ROANOKE TIMES

                         Roanoke Times
                 Copyright (c) 1995, Landmark Communications, Inc.

DATE: FRIDAY, November 26, 1993                   TAG: 9311260023
SECTION: NATIONAL/INTERNATIONAL                    PAGE: A-4   EDITION: METRO 
SOURCE: By Knight-Ridder Newspapers
DATELINE: WAUCHULA, FLA.                                LENGTH: Medium


BABY SWAP STORY RAISES QUESTIONS

A glaring inconsistency has emerged in the story of a former nurse's aide who says doctors at a tiny Central Florida hospital conspired to swap Kimberly Mays with another baby 14 years ago.

Patricia Webb, 59, announced this week that she was ordered to make the baby switch by a physician and that she refused, only to find later that someone else had made the swap. She heard three doctors discussing why they did it, she said in a nationally broadcast interview Wednesday night.

Their motive: They felt sorry for Barbara Mays, who had spent years trying to get pregnant and was dying of cancer.

"They found she was eat up with cancer and they wanted her to have the good baby because she didn't have long to live," Webb said.

But her account is contradicted by Barbara Mays' medical record. The records show it was June 16, 1980 - more than a year after the birth - that she was diagnosed with the cervical cancer that would eventually kill her.

There was no way for doctors to know she was ill at the time of Kimberly's birth, said George Russ, an attorney for Robert and Kimberly Mays. "This woman has clearly admitted she is a liar."

Reached at her home near Wauchula by The Miami Herald after the broadcast aired, Webb would not explain the discrepancy. After a pause, she said: "No comment. Call the lawyer."

Webb, who is dying of respiratory disease, has been referring all questions to her attorneys.

Webb's story - contested by many principals in the case - is that doctors knew that one of the babies born in December 1978 in tiny Hardee Memorial Hospital had a heart defect and ordered her to switch name tags.

Leader of the conspiracy, she said, was Dr.

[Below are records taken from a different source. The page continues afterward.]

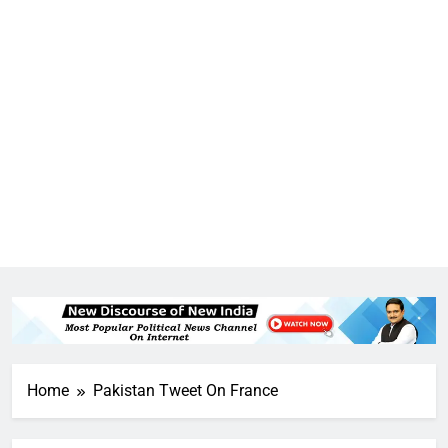
5
राम की नगरी अयोध्या में आने वाले भक्तों
का स्वागत करेगा लक्ष्मण द्वार
Home
Pakistan Tweet On France
6
उत्तर प्रदेश में गांवों में बढ़ेंगी सुविधाएं: 67%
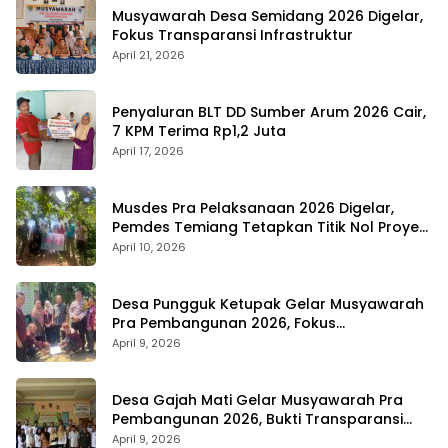
Musyawarah Desa Semidang 2026 Digelar,
Fokus Transparansi Infrastruktur
April 21, 2026
Penyaluran BLT DD Sumber Arum 2026 Cair,
7 KPM Terima Rp1,2 Juta
April 17, 2026
Musdes Pra Pelaksanaan 2026 Digelar,
Pemdes Temiang Tetapkan Titik Nol Proyek
Infrastruktur
April 10, 2026
Desa Pungguk Ketupak Gelar Musyawarah
Pra Pembangunan 2026, Fokus
Infrastruktur dan Transparansi
April 9, 2026
Desa Gajah Mati Gelar Musyawarah Pra
Pembangunan 2026, Bukti Transparansi
Anggaran
April 9, 2026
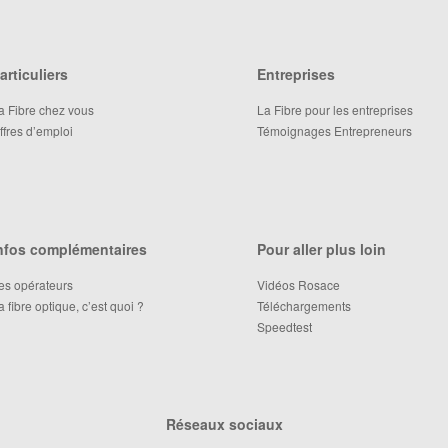
articuliers
Entreprises
a Fibre chez vous
La Fibre pour les entreprises
ffres d’emploi
Témoignages Entrepreneurs
nfos complémentaires
Pour aller plus loin
es opérateurs
Vidéos Rosace
a fibre optique, c’est quoi ?
Téléchargements
Speedtest
Réseaux sociaux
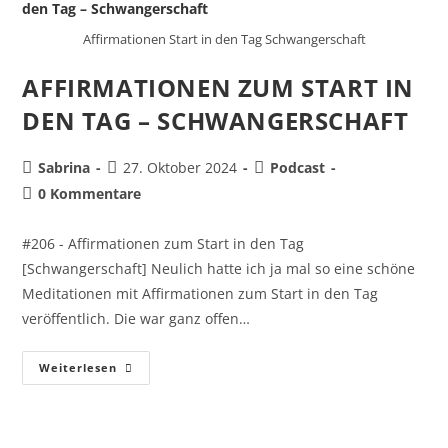
Affirmationen Start in den Tag Schwangerschaft
AFFIRMATIONEN ZUM START IN
DEN TAG – SCHWANGERSCHAFT
Sabrina
27. Oktober 2024
Podcast
0 Kommentare
#206 - Affirmationen zum Start in den Tag
[Schwangerschaft] Neulich hatte ich ja mal so eine schöne
Meditationen mit Affirmationen zum Start in den Tag
veröffentlich. Die war ganz offen…
Weiterlesen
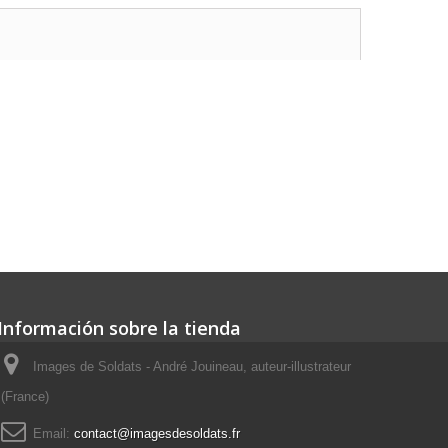
Información sobre la tienda
Images de Soldats - André Jouineau, auteur-illustrateur
(France)
Email:
contact@imagesdesoldats.fr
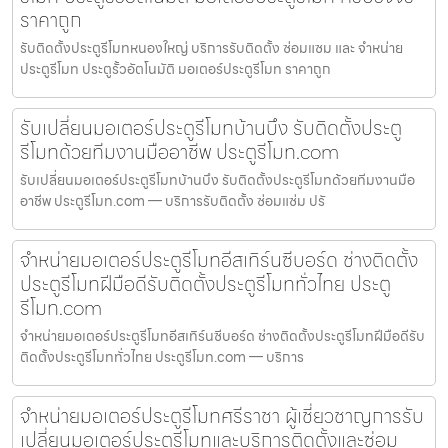
ราคาถูก
รับติดตั้งประตูรีโมทหนองใหญ่ บริการรับติดตั้ง ซ่อมแซม และ จำหน่าย
ประตูรีโมท ประตูรั้วอัตโนมัติ มอเตอร์ประตูรีโมท ราคาถูก
รับเปลี่ยนมอเตอร์ประตูรีโมทบ้านบึง รับติดตั้งประตู
รีโมทด้วยทีมงานมืออาชีพ ประตูรีโมท.com
รับเปลี่ยนมอเตอร์ประตูรีโมทบ้านบึง รับติดตั้งประตูรีโมทด้วยทีมงานมือ
อาชีพ ประตูรีโมท.com — บริการรับติดตั้ง ซ่อมแซ่ม ปรั
จำหน่ายมอเตอร์ประตูรีโมทอีสเทิร์นซีบอร์ด ช่างติดตั้ง
ประตูรีโมทฝีมือดีรับติดตั้งประตูรีโมททั่วไทย ประตู
รีโมท.com
จำหน่ายมอเตอร์ประตูรีโมทอีสเทิร์นซีบอร์ด ช่างติดตั้งประตูรีโมทฝีมือดีรับ
ติดตั้งประตูรีโมททั่วไทย ประตูรีโมท.com — บริการ
จำหน่ายมอเตอร์ประตูรีโมทศรีราชา ผู้เชี่ยวชาญการรับ
เปลี่ยนมอเตอร์ประตูรีโมทและบริการติดตั้งและซ่อม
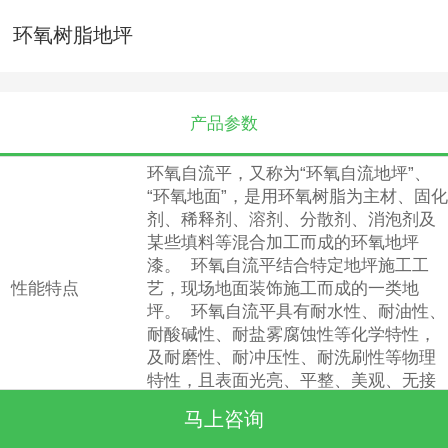
环氧树脂地坪
产品参数
环氧自流平，又称为“环氧自流地坪”、
“环氧地面”，是用环氧树脂为主材、固化
剂、稀释剂、溶剂、分散剂、消泡剂及
某些填料等混合加工而成的环氧地坪
漆。 环氧自流平结合特定地坪施工工
性能特点
艺，现场地面装饰施工而成的一类地
坪。 环氧自流平具有耐水性、耐油性、
耐酸碱性、耐盐雾腐蚀性等化学特性，
及耐磨性、耐冲压性、耐洗刷性等物理
特性，且表面光亮、平整、美观、无接
缝、易清洗、易维修保养、经久耐用
马上咨询
已广泛应用于医药、汽车、电子、食
适用范围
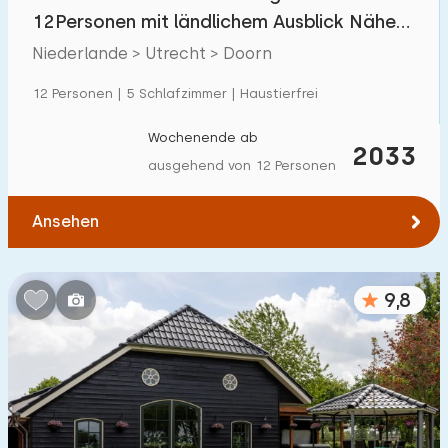
Villa
33
12Personen mit ländlichem Ausblick Nähe
Ferienwohnung
17
Utrechtse Heuvelrug
Niederlande > Utrecht > Doorn
Tiny house
1
12 Personen | 5 Schlafzimmer | Haustierfrei
Hausboot
0
Wochenende ab
2033
ausgehend von 12 Personen
Kinderfreundlich
Ansehen
Kindermöbel
81
Eingezäunter Garten
43
9,8
Spielgeräte im Garten
55
Hallenbad
33
Freibad
13
Kinderanimation
21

Ernest Palmer, the physician who treated both babies. He was making no comment Wednesday, but his attorney, Cliff Somers, said the story was a lie.

The two other doctors named in the suits - William Black and Adley Sedaros - had no comment Wednesday but have said in sworn depositions they didn't know how the mix-up occurred.

For authorities in Hardee County, however, the story was solid enough to warrant investigation if an official complaint is made.